There is nothing "just another man of his times" about him.

--

He wrote it for me.

"When in disgrace with fortune in men's eyes / I all alone beweep my outcast state / and trouble deaf heaven with my bootless cries / and look upon myself and curse my fate / wishing me like to one more rich in hope / featured like him, like him with friends possessed / desiring this man's art and that man's scope / with what I most enjoy contented least. . . ."

Of course he wrote it for me; that is a condition of the black woman. Of course, he was a black woman. I understand that. Nobody else understands it, but I know that William Shakespeare was a black woman.

- Maya Angelou.

http://bardfilm.blogspot.com/2015/04/shakespeare-was-black-w...


If you read other plays of the era with Jewish characters, like Marlowe’s The Jew of Malta (where the eponymous villain is a cartoon caricature), then you might better understand why there is room for nuance with Shakespeare’s depiction of Shylock compared to his contemporaries.

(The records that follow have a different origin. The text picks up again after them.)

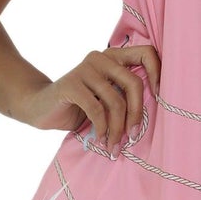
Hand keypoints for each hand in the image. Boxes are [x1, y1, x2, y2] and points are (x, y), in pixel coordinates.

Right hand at [15, 43, 160, 143]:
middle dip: (136, 115)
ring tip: (113, 145)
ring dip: (117, 129)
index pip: (147, 53)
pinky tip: (100, 138)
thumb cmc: (80, 106)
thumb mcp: (107, 98)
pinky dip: (102, 128)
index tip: (159, 98)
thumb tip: (158, 110)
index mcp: (114, 57)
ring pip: (116, 101)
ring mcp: (85, 68)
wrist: (41, 108)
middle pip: (134, 83)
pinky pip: (97, 110)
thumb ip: (125, 95)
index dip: (158, 73)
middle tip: (132, 136)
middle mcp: (101, 57)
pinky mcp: (71, 84)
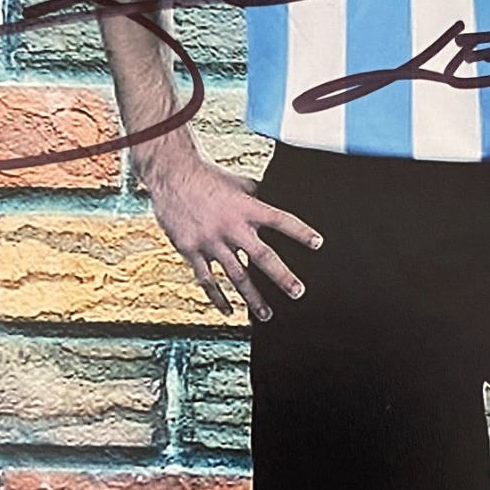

Really? It doesn't teach us how the English (or Shakespeare writing to the English) thought about the Jews and their role in society? Cause I'd suggest it does. Just because the portrayal doesn't align with our modern values doesn't mean it has no value. How do we know what a "man of his times" would think without these works?


I had similar thoughts when I read the Old Testament - whether or not you believe that all of it is true (and, incidentally, there’s a lot less that’s hard to believe is/was true than you might think unless you’ve actually read it), it’s a fascinating and amazingly preserved anthropological look into ancient, ancient life.


Exactly. It lets you get into the mind of the narrator, and think about what they are saying and why. A really great old testament example of that is comparing Samuel and Kings to Chronicles - they are recounting the sam-ish time and place, but coming at it from totally different angles.